This review may contain spoilers. I can handle the truth.
Babalugats’s review published on Letterboxd:
This review may contain spoilers.
This does not feel like a movie made in 1961. The movie opens with a rape. It is shot with a directness and frankness that I didn't think was possible under the Hays Code, and also with an a level of empathy and respect that is rare even today. This part of the film is almost completely silent. The woman doesn't scream. She let's out a little whimper as the man leaves, but that's all. Beyond that she plays it completely flat, deadend. We see her gather herself and walk home. She baths. She cuts up the clothes she was wearing and flushes the pieces down the toilet. She goes to bed. She never acknowledges the rape. There are no tears, no big speeches, no emotional breakthroughs, no quest for revenge. She goes on with her life, but she's changed. It hangs over her, and over the whole film. It informs every action she takes and every interaction she has. Everything is very minimalist, very modern. This is the first section of the movie and it ends when a man saves the woman from a semi-conscious suicide attempt.
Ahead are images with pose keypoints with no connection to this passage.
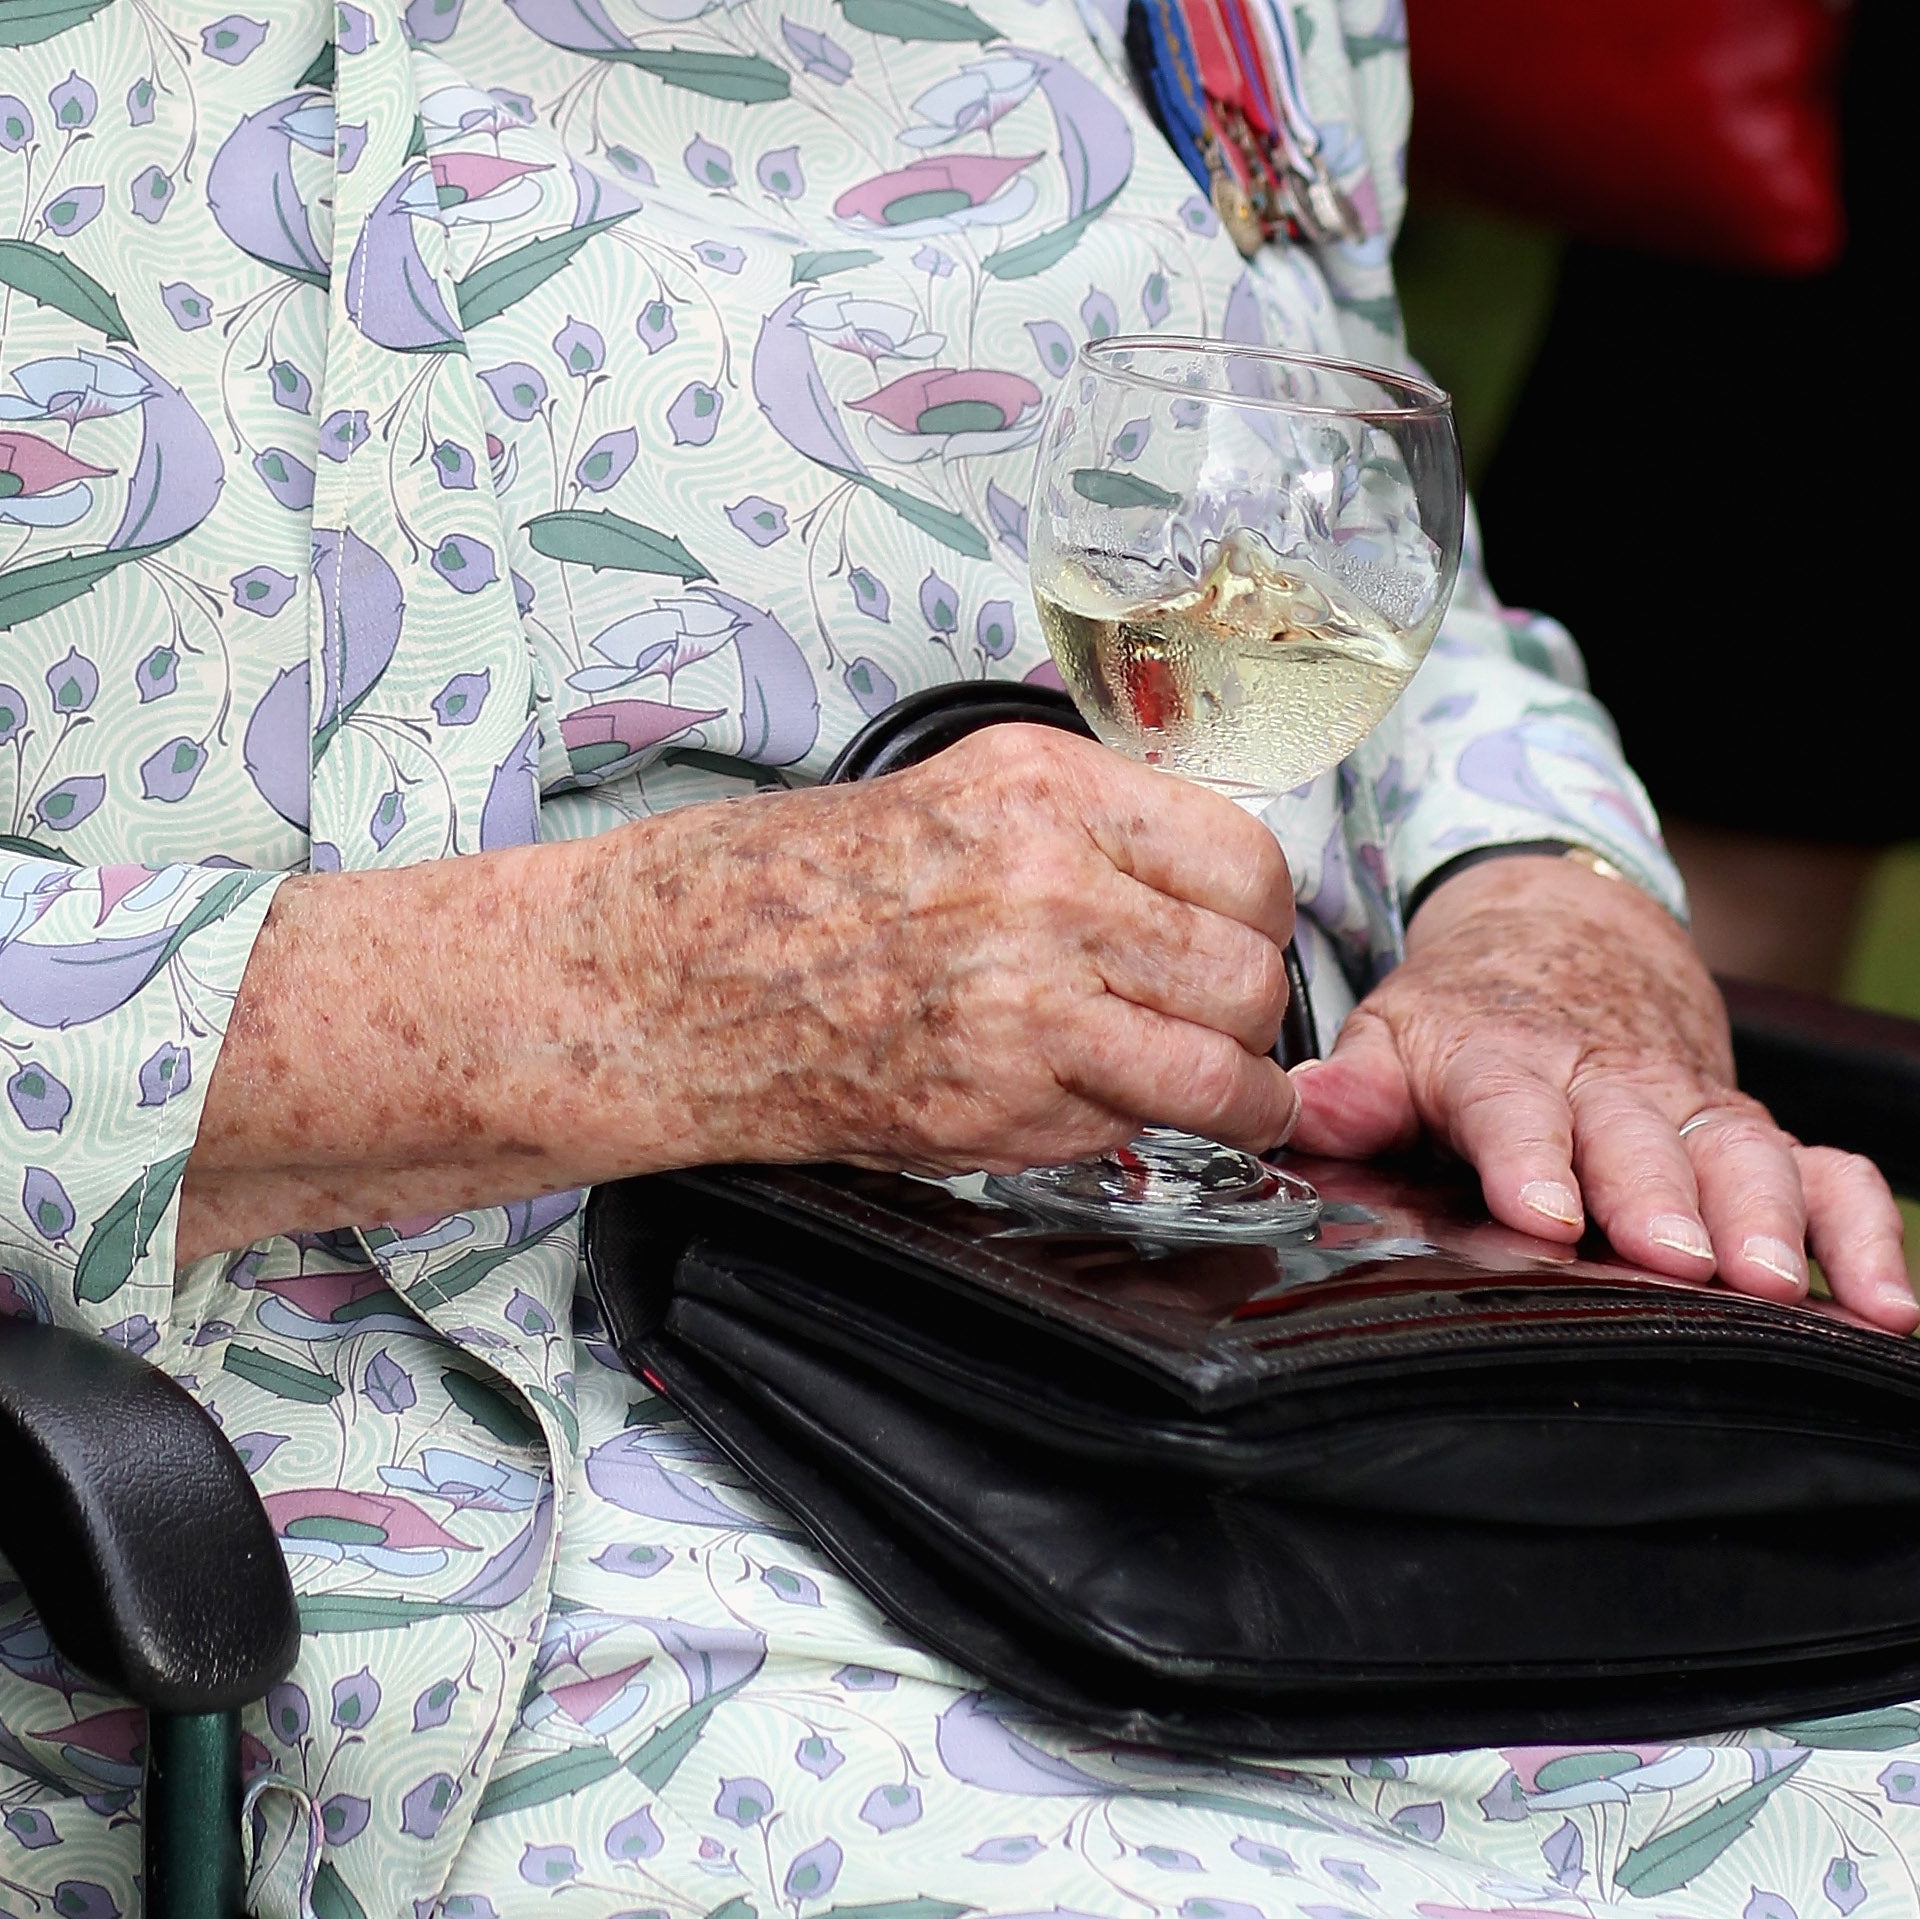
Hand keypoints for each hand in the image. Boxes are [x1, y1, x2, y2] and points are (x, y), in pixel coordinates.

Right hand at [178, 725, 1298, 1254]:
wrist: (663, 978)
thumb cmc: (787, 887)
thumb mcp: (948, 793)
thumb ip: (1079, 831)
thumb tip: (1196, 887)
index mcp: (1039, 785)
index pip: (1243, 855)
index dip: (1256, 912)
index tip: (1241, 935)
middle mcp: (1045, 881)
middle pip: (1248, 965)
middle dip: (1250, 1009)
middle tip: (1224, 1023)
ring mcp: (1024, 998)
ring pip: (1220, 1066)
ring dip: (1232, 1092)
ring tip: (1220, 1098)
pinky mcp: (994, 1101)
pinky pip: (1129, 1128)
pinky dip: (1132, 1132)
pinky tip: (1093, 1109)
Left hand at [1288, 857, 1916, 1326]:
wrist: (1569, 948)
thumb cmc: (1468, 1025)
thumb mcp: (1395, 1037)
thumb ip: (1355, 1087)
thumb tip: (1308, 1111)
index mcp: (1507, 1063)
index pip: (1514, 1105)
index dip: (1529, 1157)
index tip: (1544, 1211)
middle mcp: (1613, 1086)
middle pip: (1642, 1138)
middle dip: (1663, 1198)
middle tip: (1681, 1261)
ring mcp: (1696, 1112)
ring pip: (1745, 1155)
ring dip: (1769, 1219)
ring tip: (1780, 1287)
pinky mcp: (1760, 1137)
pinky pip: (1835, 1174)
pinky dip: (1870, 1231)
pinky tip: (1889, 1304)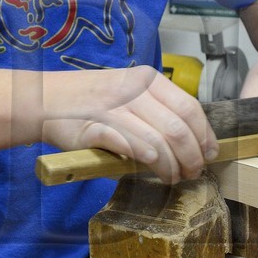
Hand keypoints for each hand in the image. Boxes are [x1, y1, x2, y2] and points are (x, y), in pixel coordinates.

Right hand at [39, 66, 216, 183]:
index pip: (190, 108)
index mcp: (147, 80)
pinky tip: (150, 167)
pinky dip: (145, 159)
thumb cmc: (93, 102)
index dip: (204, 135)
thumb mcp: (130, 94)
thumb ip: (157, 113)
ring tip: (172, 177)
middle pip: (178, 128)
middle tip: (192, 173)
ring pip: (157, 141)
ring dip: (170, 165)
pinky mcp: (94, 128)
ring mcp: (114, 108)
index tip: (210, 154)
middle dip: (191, 157)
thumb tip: (191, 146)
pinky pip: (128, 145)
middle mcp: (134, 91)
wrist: (47, 100)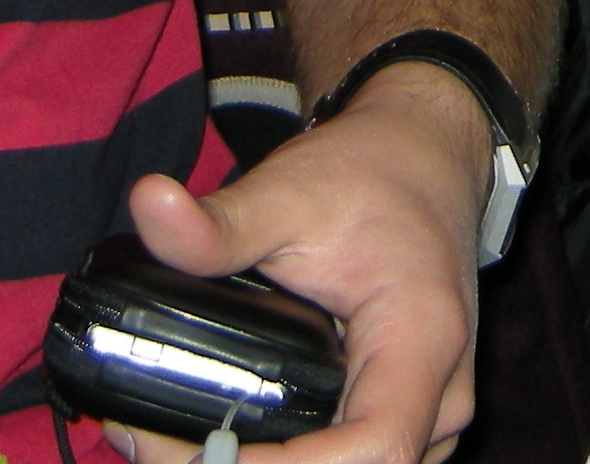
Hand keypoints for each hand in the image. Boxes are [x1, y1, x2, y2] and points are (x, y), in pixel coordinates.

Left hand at [108, 67, 490, 463]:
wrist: (421, 157)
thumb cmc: (372, 173)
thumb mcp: (289, 191)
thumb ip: (219, 219)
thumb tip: (148, 204)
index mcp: (423, 340)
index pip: (376, 446)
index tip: (210, 454)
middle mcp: (440, 394)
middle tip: (159, 445)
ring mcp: (430, 414)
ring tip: (175, 443)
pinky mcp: (405, 415)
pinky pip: (352, 461)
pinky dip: (286, 461)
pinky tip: (221, 442)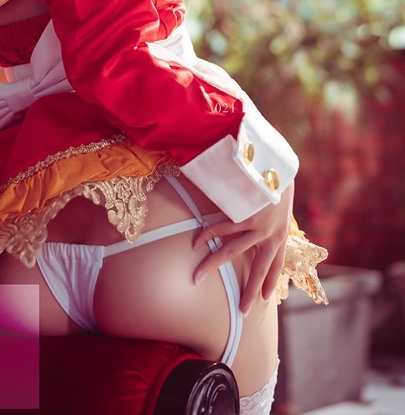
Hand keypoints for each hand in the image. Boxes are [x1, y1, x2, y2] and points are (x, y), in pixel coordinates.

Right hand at [192, 181, 293, 315]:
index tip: (263, 298)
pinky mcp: (244, 216)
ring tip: (197, 276)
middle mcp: (271, 236)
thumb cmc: (277, 182)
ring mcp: (257, 227)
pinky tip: (196, 242)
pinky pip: (221, 228)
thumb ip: (273, 219)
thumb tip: (261, 222)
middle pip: (257, 270)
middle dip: (247, 292)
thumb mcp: (281, 206)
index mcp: (282, 235)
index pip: (277, 265)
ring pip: (231, 252)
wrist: (277, 165)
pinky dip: (207, 235)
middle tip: (241, 312)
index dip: (270, 281)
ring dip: (211, 264)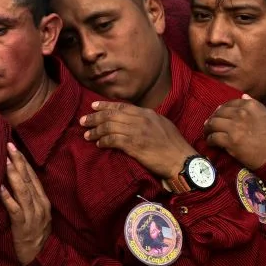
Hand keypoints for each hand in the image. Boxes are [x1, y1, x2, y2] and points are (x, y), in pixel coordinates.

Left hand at [0, 144, 51, 264]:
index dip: (24, 161)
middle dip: (18, 162)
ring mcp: (33, 216)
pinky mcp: (23, 227)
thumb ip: (29, 198)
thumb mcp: (36, 214)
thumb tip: (15, 179)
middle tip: (8, 145)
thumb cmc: (34, 234)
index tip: (14, 147)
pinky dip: (7, 197)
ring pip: (23, 192)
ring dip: (13, 175)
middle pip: (29, 180)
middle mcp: (40, 206)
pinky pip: (15, 210)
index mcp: (43, 201)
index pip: (33, 177)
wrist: (40, 258)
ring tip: (4, 161)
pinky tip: (0, 188)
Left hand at [81, 101, 198, 179]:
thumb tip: (133, 117)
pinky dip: (104, 141)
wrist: (181, 160)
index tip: (93, 106)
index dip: (105, 106)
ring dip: (96, 131)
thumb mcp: (161, 124)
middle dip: (95, 117)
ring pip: (109, 127)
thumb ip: (146, 119)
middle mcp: (140, 120)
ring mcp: (137, 132)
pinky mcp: (134, 146)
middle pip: (111, 115)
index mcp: (146, 113)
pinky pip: (113, 140)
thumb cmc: (174, 145)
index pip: (121, 106)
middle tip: (83, 121)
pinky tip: (99, 144)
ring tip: (87, 135)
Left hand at [204, 96, 265, 169]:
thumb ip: (254, 104)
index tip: (219, 115)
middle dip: (213, 118)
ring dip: (208, 128)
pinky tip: (210, 142)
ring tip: (207, 132)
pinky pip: (213, 138)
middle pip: (219, 113)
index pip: (229, 103)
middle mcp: (241, 113)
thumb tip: (243, 95)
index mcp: (250, 105)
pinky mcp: (230, 141)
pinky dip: (209, 140)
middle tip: (210, 124)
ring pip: (213, 124)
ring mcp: (234, 127)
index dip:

The next section is much more heightened. There are dream sequences, and dream imagery. The passage of time becomes obscured. Everything begins to feel more metaphorical, even allegorical. The man takes the woman to his apartment to rest while he goes to work, and then refuses to let her leave. One night he comes home drunk and lunges at her, and she kicks his eye out. There is a shot with the woman terrified, clinging to the wall as the man writhes in pain on the floor beneath her, grasping his eye as black blood seeps through his fingers. If the first segment is a few decades ahead of it's time, this feels a few decades ahead of that. In the morning he doesn't remember what happened, later when he finds out, he isn't angry. The movie plays with our sympathies here in odd ways. The man is so pathetic, so pitiable, and the woman feels much more remorseful than he does. This is a trick of the movies, in the logic of the plot this man has kept this woman a prisoner for several weeks (months?) and intellectually we understand that he is a monster, but what we've actually seen and experienced is him keeping a woman prisoner for several minutes and losing an eye in the process, and the woman is far more regretful and guilt ridden than he is. It's disturbing, and challenging, and insightful. It's a deconstruction of story tropes that hadn't really been established yet. To put it in context, this movie was released a year after Psycho a full four years before William Wyler’s The Collector. The closest this era usually got to this sort of relationship was with something like Creature From The Black Lagoon, this degree of realism and empathy and honesty was virtually unheard of.
And then there's the ending. The woman escapes, and then returns and accepts the man’s marriage proposal. This isn't played as a happy ending, the final scene involves the couple visiting the woman’s mother as she seems to realize the scope of the tragedy her daughter has suffered through although no one is able to articulate anything or offer any comfort, but it's still such an odd choice that I can't really square it with the rest of the film. When Tie Me Up, Tie Me Down utilized a similar ending, it was a prank. A joke on genre conventions and moral sensibilities and a piece of transgressive cynicism at the end of a movie that was half comedy the whole way through. Here it follows a hard drama and feels heavy and cruel.
Carroll Baker plays the woman (she had previously starred in Baby Doll one of the most famous movies to challenge the Production Code) and it's an incredible performance. I described the character as flat and deadend, and that could easily suggest a wooden performance, but Baker manages to give her a complete inner life even as the character is unable emote. And she conveys a strong enough sense of her personality in the brief (I think fewer than two sentences) time before the rape that we understand the degree to which this woman has changed. Very impressive work, and completely holds the movie together.